Save My kids love building their own bowls at the table, and it's become a fun family dinner that disappears in minutes.
Required Tools
Non-stick skillet, spatula, small mixing bowl, knife and cutting board
Allergen Information
Contains fish (salmon), egg (mayonnaise), sesame, and soy (often present in kimchi and nori). May contain gluten depending on the kimchi or sauces used, so check labels if gluten-sensitive.
Nutritional Information
Per serving: Calories 610, Total Fat 32 g, Carbohydrates 52 g, Protein 33 g
Save Enjoy these bowls fresh and hot for the crispiest texture and brightest flavors.
Recipe FAQ
- → How do I make the salmon crispy?
Pat the salmon dry, season it, and cook skin-side down in hot oil until the skin turns golden and crisp before flipping.
- → Can I use leftover rice?
Yes, cold leftover rice works best for achieving a crispy, golden base in the skillet.
- → What substitutes can I use for salmon?
Crispy tofu or another flaky fish work well if you prefer a vegetarian or pescatarian option.

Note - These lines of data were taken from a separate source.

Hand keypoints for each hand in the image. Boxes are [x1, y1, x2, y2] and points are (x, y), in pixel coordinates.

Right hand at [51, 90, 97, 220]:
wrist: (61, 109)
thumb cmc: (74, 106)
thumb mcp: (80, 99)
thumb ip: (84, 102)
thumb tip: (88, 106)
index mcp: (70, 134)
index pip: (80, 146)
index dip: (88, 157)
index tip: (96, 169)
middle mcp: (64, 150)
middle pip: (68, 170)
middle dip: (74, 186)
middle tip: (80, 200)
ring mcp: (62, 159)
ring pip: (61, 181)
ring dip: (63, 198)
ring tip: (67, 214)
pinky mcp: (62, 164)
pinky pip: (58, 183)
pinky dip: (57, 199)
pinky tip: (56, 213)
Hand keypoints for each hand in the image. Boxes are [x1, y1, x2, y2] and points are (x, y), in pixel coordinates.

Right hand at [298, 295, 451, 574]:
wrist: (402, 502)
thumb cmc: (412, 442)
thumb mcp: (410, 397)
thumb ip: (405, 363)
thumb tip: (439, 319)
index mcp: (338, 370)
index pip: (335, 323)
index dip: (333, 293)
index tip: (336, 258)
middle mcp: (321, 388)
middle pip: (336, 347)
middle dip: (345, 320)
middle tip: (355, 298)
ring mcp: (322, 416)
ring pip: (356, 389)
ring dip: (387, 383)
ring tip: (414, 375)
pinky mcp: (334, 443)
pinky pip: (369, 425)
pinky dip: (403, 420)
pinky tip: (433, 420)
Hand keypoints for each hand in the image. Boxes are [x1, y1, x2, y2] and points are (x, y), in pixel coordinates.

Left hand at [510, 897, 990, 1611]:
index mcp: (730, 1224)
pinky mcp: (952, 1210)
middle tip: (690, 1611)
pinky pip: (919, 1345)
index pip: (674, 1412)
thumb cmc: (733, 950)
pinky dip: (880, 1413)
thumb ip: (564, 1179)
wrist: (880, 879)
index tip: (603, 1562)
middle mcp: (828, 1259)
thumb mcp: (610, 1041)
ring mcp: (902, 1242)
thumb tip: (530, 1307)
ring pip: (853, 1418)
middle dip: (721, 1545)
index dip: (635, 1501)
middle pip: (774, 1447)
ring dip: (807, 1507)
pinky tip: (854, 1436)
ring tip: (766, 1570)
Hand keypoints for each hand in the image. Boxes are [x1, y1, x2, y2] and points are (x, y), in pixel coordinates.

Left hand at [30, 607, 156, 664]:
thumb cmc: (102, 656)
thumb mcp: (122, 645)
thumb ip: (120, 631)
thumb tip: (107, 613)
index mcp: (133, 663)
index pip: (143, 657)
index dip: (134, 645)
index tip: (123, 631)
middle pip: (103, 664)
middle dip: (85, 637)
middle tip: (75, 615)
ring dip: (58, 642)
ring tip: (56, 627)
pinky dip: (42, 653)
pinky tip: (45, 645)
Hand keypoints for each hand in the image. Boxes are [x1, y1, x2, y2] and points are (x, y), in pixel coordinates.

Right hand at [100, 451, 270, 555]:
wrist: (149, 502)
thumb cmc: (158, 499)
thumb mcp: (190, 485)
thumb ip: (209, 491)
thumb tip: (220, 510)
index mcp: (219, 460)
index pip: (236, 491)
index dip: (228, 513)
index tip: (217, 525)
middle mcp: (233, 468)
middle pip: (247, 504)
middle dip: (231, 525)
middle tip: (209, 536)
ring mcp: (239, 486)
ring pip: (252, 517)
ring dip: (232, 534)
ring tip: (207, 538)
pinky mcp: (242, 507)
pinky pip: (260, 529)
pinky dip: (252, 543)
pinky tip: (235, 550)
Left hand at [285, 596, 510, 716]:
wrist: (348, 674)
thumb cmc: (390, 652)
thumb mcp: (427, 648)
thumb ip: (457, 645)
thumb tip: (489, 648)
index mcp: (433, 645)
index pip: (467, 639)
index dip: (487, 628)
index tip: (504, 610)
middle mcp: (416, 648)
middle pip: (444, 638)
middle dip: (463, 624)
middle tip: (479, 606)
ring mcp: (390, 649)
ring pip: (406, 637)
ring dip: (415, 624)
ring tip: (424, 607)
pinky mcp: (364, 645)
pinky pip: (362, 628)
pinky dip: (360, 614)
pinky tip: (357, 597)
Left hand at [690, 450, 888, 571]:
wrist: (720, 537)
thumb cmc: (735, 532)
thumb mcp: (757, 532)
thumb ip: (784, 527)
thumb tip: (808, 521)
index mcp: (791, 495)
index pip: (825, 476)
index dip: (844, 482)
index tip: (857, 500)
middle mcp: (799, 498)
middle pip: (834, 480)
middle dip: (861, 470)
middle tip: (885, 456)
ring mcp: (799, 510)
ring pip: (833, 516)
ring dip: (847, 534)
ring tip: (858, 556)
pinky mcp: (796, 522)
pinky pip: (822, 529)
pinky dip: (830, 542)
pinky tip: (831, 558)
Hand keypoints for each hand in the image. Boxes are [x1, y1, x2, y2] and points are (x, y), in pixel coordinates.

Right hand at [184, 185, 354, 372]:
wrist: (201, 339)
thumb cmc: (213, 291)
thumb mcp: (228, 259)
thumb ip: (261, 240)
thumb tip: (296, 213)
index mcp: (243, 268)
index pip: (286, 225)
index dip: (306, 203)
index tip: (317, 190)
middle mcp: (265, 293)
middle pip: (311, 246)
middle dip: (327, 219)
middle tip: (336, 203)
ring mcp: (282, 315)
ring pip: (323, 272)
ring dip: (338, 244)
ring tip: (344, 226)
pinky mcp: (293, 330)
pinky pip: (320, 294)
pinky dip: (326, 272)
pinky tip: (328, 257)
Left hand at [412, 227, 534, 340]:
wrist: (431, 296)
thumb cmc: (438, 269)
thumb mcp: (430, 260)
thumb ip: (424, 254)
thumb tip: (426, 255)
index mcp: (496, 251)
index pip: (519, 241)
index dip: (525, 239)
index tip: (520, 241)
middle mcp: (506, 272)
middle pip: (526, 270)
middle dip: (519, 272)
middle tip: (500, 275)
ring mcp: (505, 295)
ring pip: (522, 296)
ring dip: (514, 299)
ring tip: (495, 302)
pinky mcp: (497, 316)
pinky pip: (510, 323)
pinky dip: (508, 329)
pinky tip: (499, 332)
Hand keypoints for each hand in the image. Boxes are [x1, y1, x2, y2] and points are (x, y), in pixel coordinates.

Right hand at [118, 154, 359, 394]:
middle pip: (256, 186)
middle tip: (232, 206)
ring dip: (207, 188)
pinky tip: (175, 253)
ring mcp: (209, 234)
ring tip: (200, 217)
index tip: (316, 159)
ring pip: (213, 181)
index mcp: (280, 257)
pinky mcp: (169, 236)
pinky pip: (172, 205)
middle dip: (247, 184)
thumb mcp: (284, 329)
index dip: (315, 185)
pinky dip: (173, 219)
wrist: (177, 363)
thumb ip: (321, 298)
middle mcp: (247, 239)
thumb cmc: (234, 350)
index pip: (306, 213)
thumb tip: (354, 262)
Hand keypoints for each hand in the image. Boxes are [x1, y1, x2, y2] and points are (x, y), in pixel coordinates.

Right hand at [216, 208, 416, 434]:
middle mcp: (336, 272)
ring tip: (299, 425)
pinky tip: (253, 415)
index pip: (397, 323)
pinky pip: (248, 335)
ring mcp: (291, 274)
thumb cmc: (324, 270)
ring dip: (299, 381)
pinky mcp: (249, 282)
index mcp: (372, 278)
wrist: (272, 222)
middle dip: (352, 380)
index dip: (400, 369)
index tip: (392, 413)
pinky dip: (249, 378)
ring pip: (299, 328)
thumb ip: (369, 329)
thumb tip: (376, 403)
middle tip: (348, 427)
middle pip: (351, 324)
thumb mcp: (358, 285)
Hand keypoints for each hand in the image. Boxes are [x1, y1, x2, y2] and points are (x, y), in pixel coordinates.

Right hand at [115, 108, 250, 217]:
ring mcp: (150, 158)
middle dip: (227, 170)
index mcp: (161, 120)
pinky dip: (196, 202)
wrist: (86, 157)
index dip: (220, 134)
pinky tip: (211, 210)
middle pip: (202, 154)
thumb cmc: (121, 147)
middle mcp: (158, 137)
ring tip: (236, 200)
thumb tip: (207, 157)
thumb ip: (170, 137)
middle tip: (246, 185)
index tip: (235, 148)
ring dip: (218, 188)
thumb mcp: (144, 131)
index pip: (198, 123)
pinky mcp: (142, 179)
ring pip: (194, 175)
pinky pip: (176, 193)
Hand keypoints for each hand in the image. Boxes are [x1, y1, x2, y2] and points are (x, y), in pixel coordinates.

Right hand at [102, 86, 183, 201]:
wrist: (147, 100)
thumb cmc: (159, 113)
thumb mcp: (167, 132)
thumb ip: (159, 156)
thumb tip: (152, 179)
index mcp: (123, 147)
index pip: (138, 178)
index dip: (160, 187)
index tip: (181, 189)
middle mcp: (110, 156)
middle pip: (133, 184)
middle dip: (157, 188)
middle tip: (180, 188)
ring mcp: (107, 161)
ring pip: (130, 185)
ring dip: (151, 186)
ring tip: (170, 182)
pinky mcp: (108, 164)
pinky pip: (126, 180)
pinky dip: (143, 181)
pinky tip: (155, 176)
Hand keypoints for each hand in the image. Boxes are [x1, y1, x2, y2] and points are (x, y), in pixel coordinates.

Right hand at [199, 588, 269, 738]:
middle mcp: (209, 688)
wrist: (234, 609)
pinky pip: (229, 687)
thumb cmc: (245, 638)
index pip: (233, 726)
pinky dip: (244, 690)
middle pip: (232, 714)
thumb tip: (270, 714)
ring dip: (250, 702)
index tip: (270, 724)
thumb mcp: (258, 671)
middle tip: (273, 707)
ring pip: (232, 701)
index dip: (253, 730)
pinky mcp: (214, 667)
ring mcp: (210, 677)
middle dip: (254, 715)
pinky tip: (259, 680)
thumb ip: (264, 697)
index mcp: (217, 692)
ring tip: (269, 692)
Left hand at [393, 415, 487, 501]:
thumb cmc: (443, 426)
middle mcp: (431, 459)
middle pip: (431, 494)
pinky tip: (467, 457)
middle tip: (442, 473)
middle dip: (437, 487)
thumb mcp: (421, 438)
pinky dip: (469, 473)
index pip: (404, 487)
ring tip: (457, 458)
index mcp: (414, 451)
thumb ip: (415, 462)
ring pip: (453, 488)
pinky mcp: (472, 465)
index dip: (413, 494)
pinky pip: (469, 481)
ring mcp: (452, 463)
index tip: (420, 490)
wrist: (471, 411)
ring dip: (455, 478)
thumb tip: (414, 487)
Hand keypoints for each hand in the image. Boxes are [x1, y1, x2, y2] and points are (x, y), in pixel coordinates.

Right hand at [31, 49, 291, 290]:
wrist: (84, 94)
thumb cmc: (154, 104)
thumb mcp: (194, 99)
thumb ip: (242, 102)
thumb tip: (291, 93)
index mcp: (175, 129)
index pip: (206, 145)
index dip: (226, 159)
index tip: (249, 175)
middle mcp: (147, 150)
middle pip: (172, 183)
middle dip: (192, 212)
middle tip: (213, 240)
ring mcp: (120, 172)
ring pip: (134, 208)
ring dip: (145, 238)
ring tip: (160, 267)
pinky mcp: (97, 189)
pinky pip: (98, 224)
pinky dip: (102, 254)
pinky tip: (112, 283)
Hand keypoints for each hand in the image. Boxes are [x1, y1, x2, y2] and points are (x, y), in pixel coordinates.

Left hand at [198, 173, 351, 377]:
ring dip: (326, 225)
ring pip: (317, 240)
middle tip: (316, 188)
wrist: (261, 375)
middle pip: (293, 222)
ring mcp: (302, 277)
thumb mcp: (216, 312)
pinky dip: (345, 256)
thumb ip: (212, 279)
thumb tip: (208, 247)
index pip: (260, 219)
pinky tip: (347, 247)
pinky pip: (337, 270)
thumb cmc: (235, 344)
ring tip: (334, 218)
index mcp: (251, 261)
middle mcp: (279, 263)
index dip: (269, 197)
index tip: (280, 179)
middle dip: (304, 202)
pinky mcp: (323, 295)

- → Is this bowl gluten-free?
The bowl can be gluten-free if you select certified gluten-free kimchi and sauces—always check ingredient labels.
- → How spicy is the mayo?
Spicy mayo gets heat from Sriracha—adjust the amount to your taste for a mild or bolder kick.
- → What garnishes enhance flavor and texture?
Use crispy garlic, toasted sesame seeds, nori strips, avocado slices, and fresh scallions for layered flavors and crunch.